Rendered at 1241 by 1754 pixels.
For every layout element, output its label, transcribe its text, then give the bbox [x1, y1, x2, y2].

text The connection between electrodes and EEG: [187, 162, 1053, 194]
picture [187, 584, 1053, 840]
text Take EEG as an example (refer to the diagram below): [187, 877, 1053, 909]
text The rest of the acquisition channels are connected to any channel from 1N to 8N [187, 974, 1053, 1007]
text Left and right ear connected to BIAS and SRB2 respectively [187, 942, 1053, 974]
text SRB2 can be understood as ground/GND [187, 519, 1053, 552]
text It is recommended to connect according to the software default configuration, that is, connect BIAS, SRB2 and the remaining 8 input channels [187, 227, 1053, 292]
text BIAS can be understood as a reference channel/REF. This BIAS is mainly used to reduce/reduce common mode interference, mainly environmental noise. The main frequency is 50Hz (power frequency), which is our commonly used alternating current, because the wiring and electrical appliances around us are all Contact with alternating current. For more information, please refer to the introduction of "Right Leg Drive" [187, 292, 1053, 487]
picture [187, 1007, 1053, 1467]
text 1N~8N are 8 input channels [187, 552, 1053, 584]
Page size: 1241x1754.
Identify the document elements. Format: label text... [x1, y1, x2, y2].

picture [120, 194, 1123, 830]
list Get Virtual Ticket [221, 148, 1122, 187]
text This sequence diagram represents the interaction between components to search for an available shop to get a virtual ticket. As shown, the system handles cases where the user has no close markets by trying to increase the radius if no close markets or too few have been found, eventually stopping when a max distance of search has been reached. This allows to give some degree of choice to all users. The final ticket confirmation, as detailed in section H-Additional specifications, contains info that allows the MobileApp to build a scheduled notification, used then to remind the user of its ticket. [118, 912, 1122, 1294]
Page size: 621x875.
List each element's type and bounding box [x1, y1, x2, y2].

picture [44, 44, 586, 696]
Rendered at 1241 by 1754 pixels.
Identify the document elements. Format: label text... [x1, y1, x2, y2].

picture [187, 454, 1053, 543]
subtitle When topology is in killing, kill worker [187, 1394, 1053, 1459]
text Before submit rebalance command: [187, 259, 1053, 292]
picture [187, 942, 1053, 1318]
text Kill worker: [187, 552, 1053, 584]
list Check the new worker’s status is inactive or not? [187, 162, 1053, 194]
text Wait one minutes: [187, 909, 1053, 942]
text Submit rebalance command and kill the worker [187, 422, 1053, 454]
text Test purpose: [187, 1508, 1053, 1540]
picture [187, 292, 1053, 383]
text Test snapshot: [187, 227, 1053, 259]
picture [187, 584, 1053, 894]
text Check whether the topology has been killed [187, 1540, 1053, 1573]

WORK REQUEST: Reproduce, with both ends included, the lines from the one holding "Page size: 621x875." to the end of the records above.

WRITTEN RESPONSE:
Page size: 621x875.
List each element's type and bounding box [x1, y1, x2, y2].

picture [44, 44, 586, 696]
Rendered at 1241 by 1754 pixels.
Identify the document elements. Format: label text... [x1, y1, x2, y2].

picture [187, 454, 1053, 543]
subtitle When topology is in killing, kill worker [187, 1394, 1053, 1459]
text Before submit rebalance command: [187, 259, 1053, 292]
picture [187, 942, 1053, 1318]
text Kill worker: [187, 552, 1053, 584]
list Check the new worker’s status is inactive or not? [187, 162, 1053, 194]
text Wait one minutes: [187, 909, 1053, 942]
text Submit rebalance command and kill the worker [187, 422, 1053, 454]
text Test purpose: [187, 1508, 1053, 1540]
picture [187, 292, 1053, 383]
text Test snapshot: [187, 227, 1053, 259]
picture [187, 584, 1053, 894]
text Check whether the topology has been killed [187, 1540, 1053, 1573]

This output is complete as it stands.